History

United Kingdom
- Name: Olive
- Builder: J. Gilmour & Co., Calcutta
- Launched: 5 May 1802
- Fate: Captured June 1806

France
- Name: Olive
- Acquired: 1806 by capture
- Decommissioned: March 1807

General characteristics
- Displacement: 600 tons (unladen) or 900 (laden)
- Tons burthen: 400, or 420 (bm)

= Olive (1802 ship) =

British/French naval vessel

Olive was launched at Calcutta in 1802. The French captured her in 1806 and the French Navy took her into service under her existing name. She was decommissioned in March 1807.

==Career==
J. Gilmour & Co. launched Olive at Calcutta on 5 May 1802. In 1803 her master was H. Matthew.

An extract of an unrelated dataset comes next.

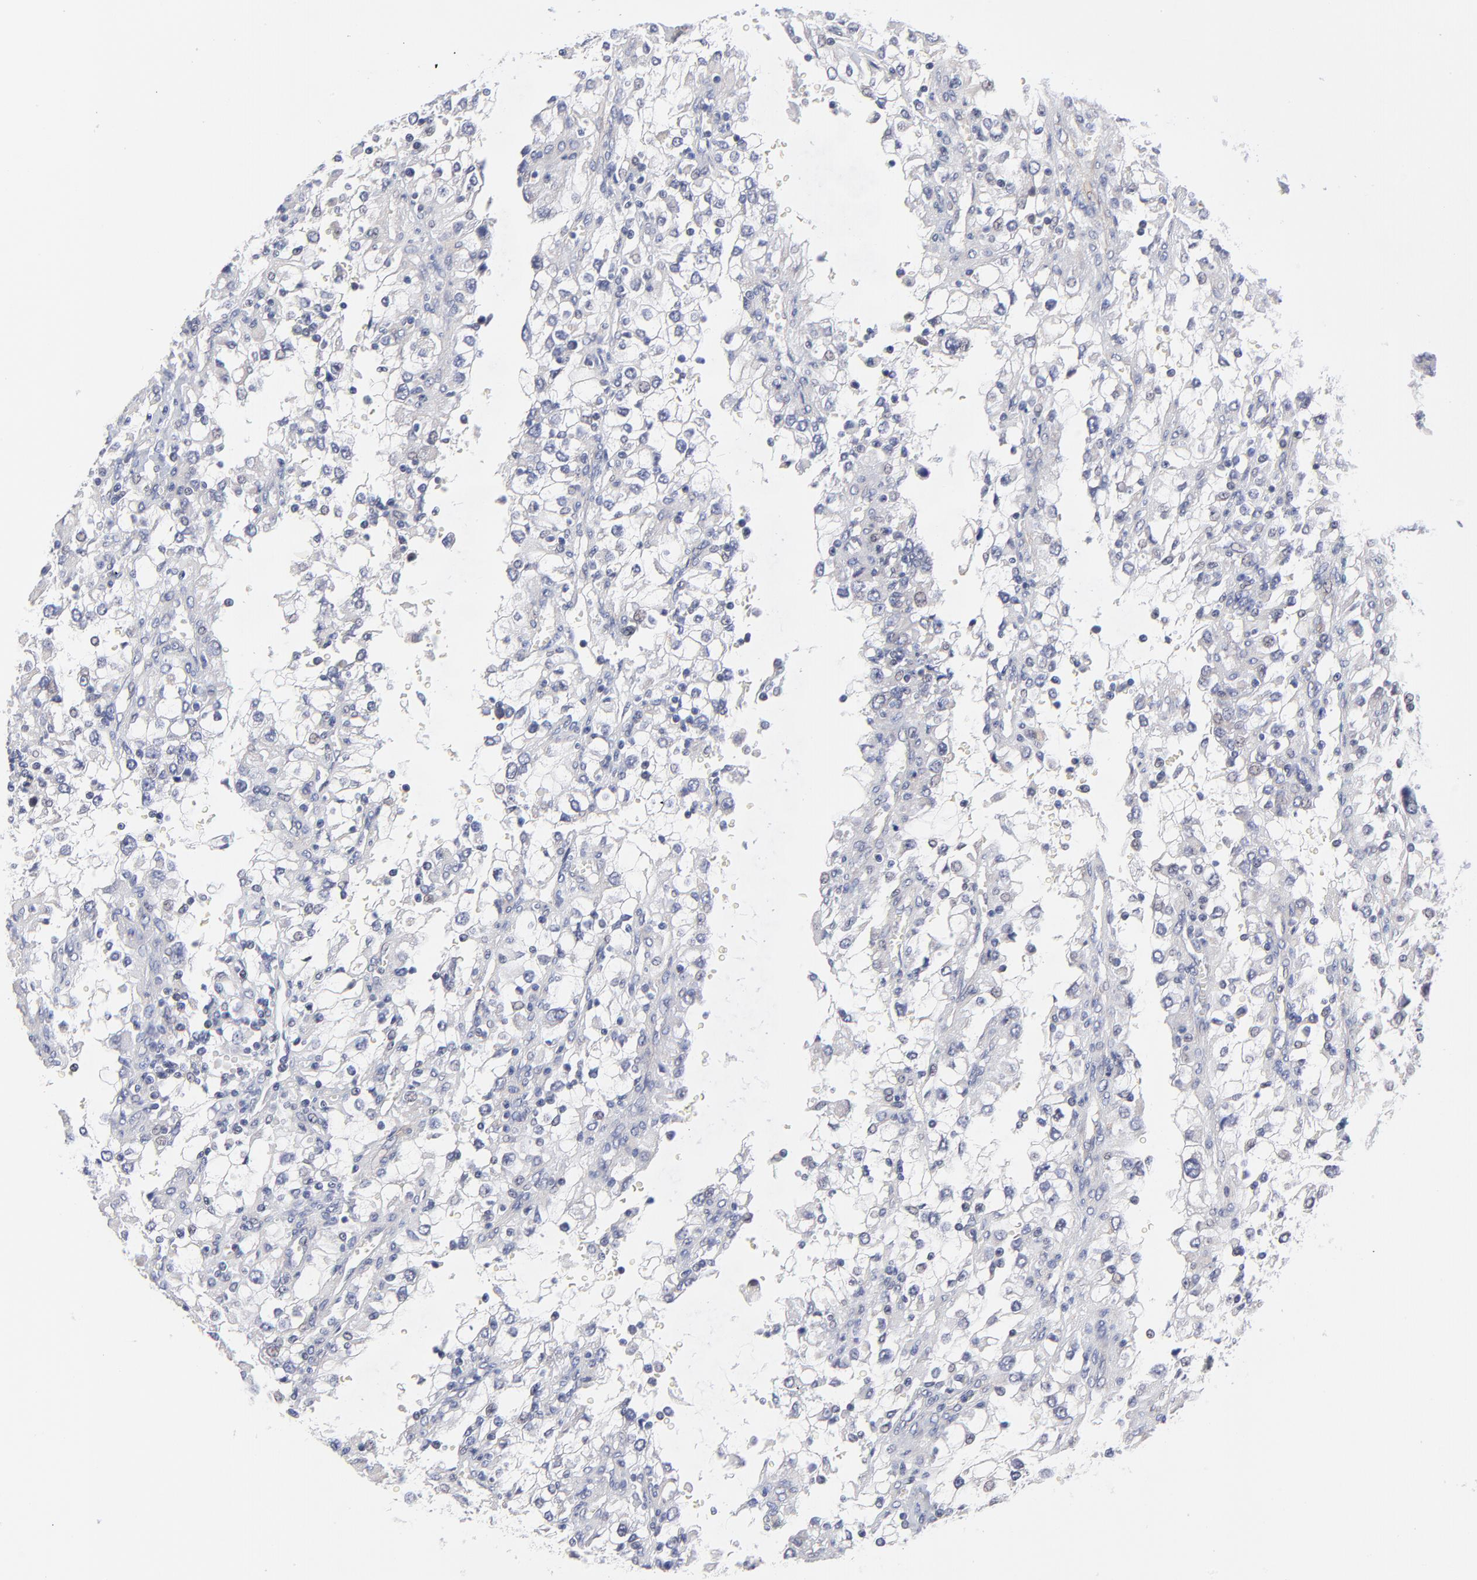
{"staining": {"intensity": "negative", "quantity": "none", "location": "none"}, "tissue": "renal cancer", "cell_type": "Tumor cells", "image_type": "cancer", "snomed": [{"axis": "morphology", "description": "Adenocarcinoma, NOS"}, {"axis": "topography", "description": "Kidney"}], "caption": "Renal adenocarcinoma stained for a protein using immunohistochemistry (IHC) exhibits no positivity tumor cells.", "gene": "FBXO8", "patient": {"sex": "female", "age": 52}}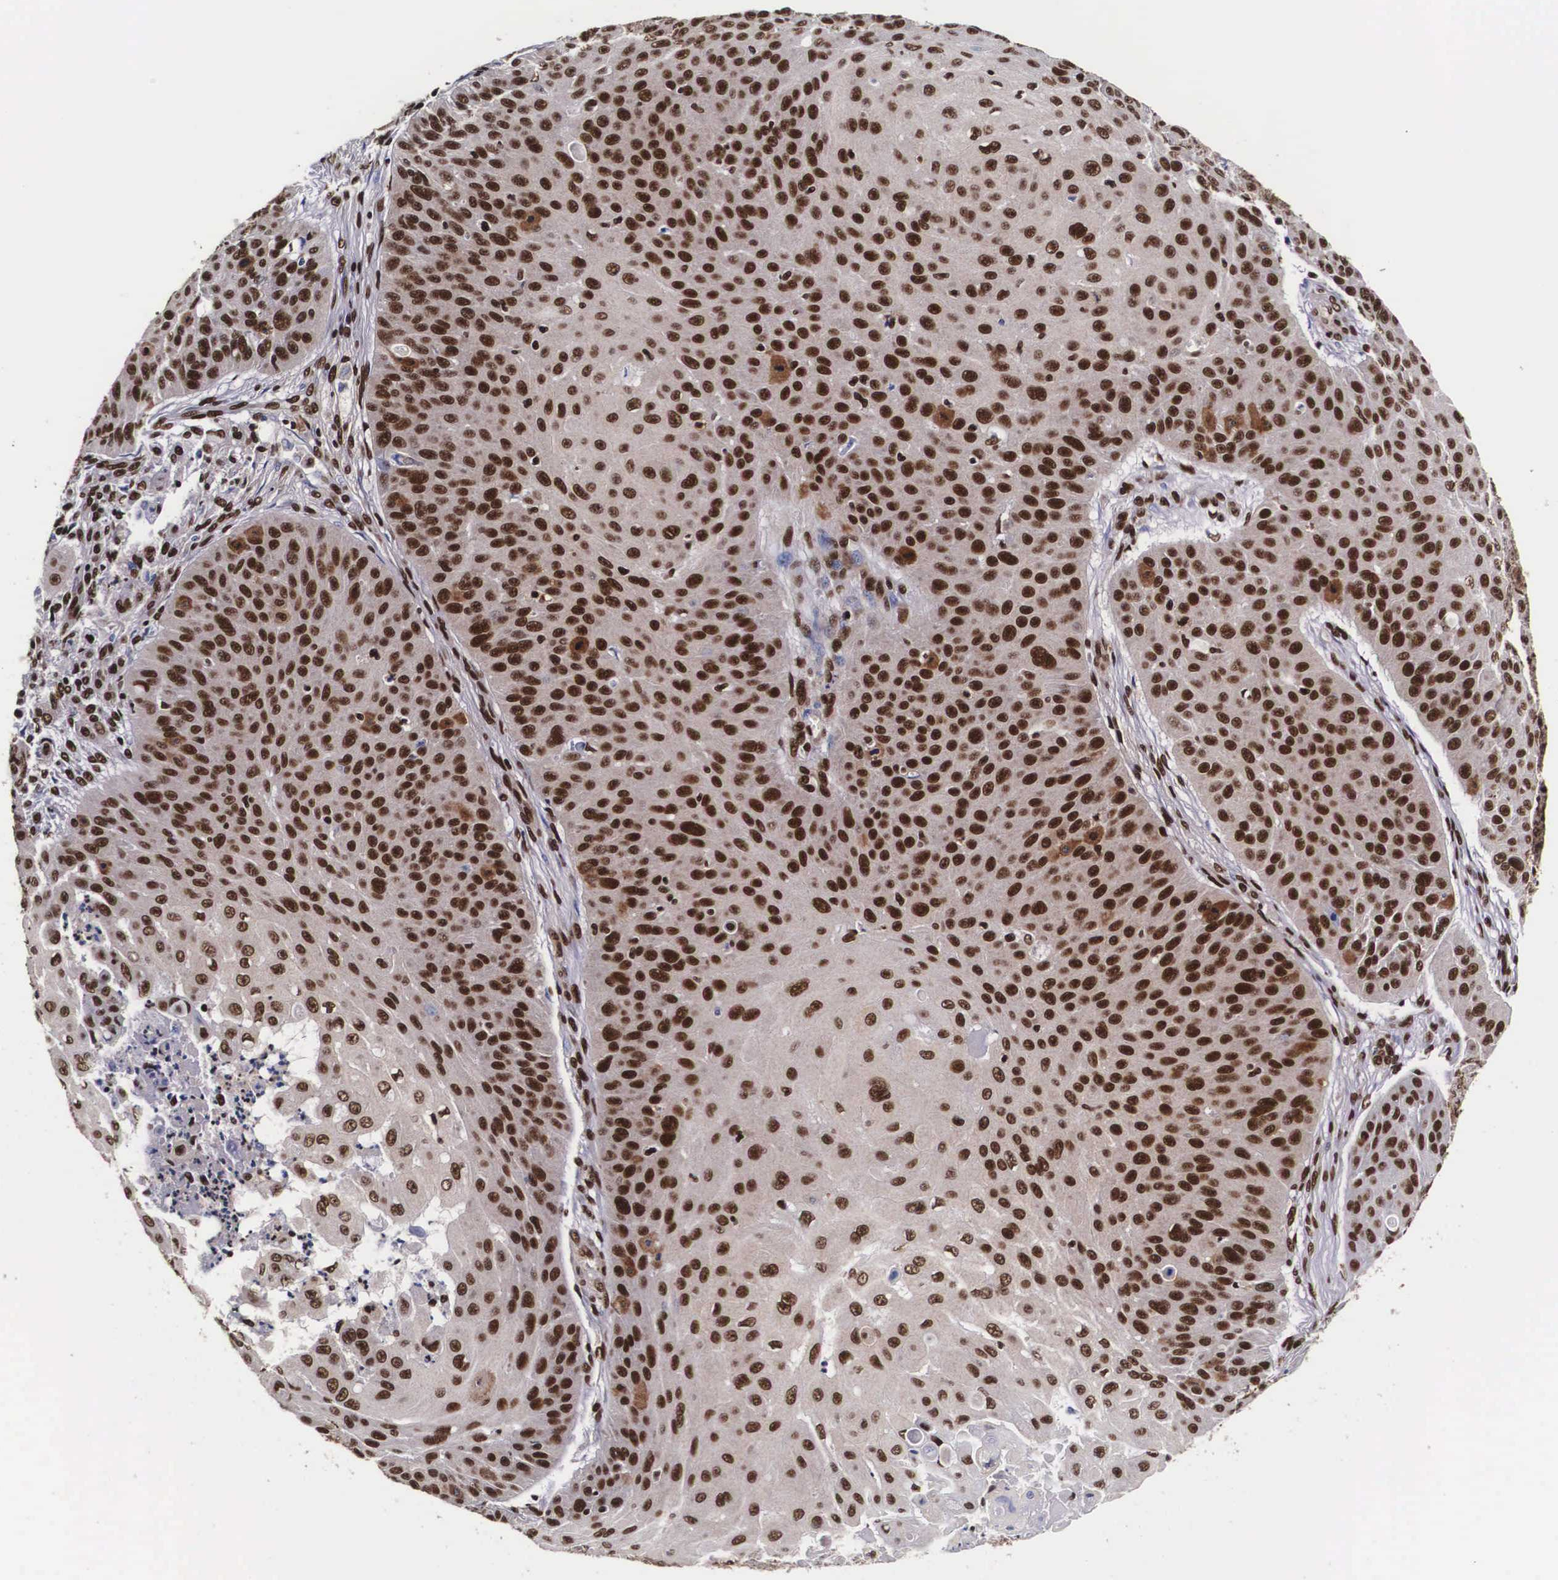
{"staining": {"intensity": "strong", "quantity": ">75%", "location": "nuclear"}, "tissue": "skin cancer", "cell_type": "Tumor cells", "image_type": "cancer", "snomed": [{"axis": "morphology", "description": "Squamous cell carcinoma, NOS"}, {"axis": "topography", "description": "Skin"}], "caption": "This image shows IHC staining of human skin squamous cell carcinoma, with high strong nuclear staining in about >75% of tumor cells.", "gene": "PABPN1", "patient": {"sex": "male", "age": 82}}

The French frigate captured Olive on 19 June 1806. Olive was only one of several ships that Sémillante captured on her cruise.

Olive was commissioned on 6 December 1806 at Île de France as a flute. Later, Olive was reported to have been there on 10 January 1807, and to have been captured in the Red Sea. She was decommissioned in March 1807.

Olive apparently returned to British hands and reappeared as a transport at the British invasion of Java (1811).

She then disappeared again from readily available sources.